If you’re going to have a bunch of long-in-the-works stories finally post, you could pick a worse time than the week you’re at a journalism conference. This coming week has me at a different event: the Competitive Carriers Association’s conference in Providence, where I’m moderating a panel discussion on 5G wireless in rural areas. (Yes, readers, the title of that panel is 100 percent my fault.)
9/9/2019: 3 ways tech has gone astray at Berlin electronics show, USA Today
USAT took a day or two to post this, for which I was grateful–that lag gave me time to remember to throw in a quote that I’d forgotten to include when I first filed this last Sunday morning before flying home from Berlin.
9/10/2019: What ‘Pay TV 3.0’ will mean for viewers and channels, FierceVideo
This story started with the panel I moderated at a conference this this trade pub hosted outside of Denver in May, hence the above long-in-the-works comment.
9/10/2019: “Everything as a service” is coming—but we’re not there quite yet, Ars Technica
Some of you saw this feature on cloud services briefly appear last week before it vanished without explanation. As Lee Hutchinson, senior tech editor at Ars, later explained in a comment, the story got posted early by mistake. Yes, that is apparently a thing that is possible.
Since the first instance of this story didn’t feature any ads from its sponsor HPE–Ars correctly did not tell me the sponsor’s identity until after I’d filed copy that didn’t mention that firm anyway–it looks like the problem was some mixup on the advertising end.

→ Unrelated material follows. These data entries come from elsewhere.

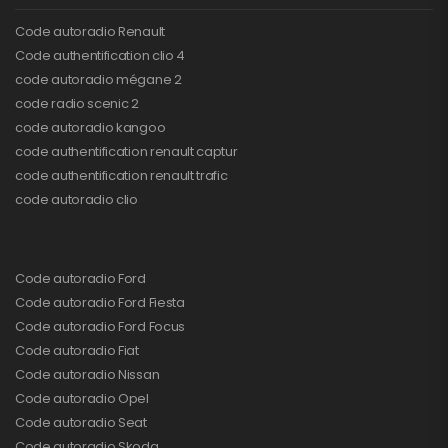
Code autoradio Renault
Code authentification clio 4
code autoradio mégane 2
code radio scenic 2
code autoradio kangoo
code authentification renault captur
code authentification renault trafic
code autoradio clio
Code autoradio Ford
Code autoradio Ford Fiesta
Code autoradio Ford Focus
Code autoradio Fiat
Code autoradio Nissan
Code autoradio Opel
Code autoradio Seat
Code autoradio Skoda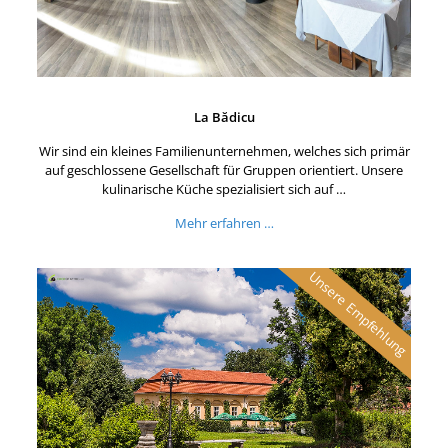
La Bădicu
Wir sind ein kleines Familienunternehmen, welches sich primär
auf geschlossene Gesellschaft für Gruppen orientiert. Unsere
kulinarische Küche spezialisiert sich auf …
Mehr erfahren …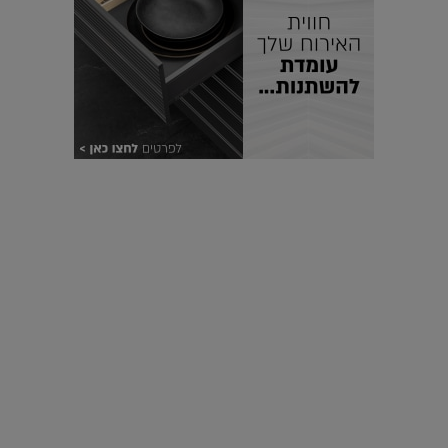
עיצוב עולמי - פריז
כל הדרך משוקולד בזיליקום ועד מוזיאון רודן – האייטם המלא |
04.04.2019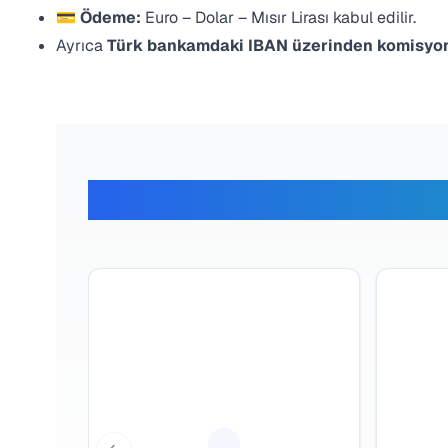
💳
Ödeme:
Euro – Dolar – Mısır Lirası kabul edilir.
Ayrıca
Türk bankamdaki IBAN üzerinden komisyon
Gezginl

Anyway, about this lengthy post: Researching the finer points of cloud storage and management services had me leaning well over my skis, but the experience left me with some helpful new sources to consult the next time I’m writing about cloud security and privacy.
9/12/2019: Ordering iPhone 11? The one thing wireless carriers might not want you to know, USA Today
You sort of have read this story before, and you will probably keep reading this as long as most of the major carriers continue to lock phones sold on installment-payment plans.
9/12/2019: The one feature Apple should have added to iOS 13 and iPadOS, Yahoo Finance
My daughter gets credit as the assignment editor on this: Handing over an iPad for her limited allotment of screen time kept reminding me of how unhelpful iOS is in this scenario. I could have written this any time in the last few years, but the impending release of Apple’s iOS 13 and iPadOS–neither with a real kids’ mode–provided a news peg for this story.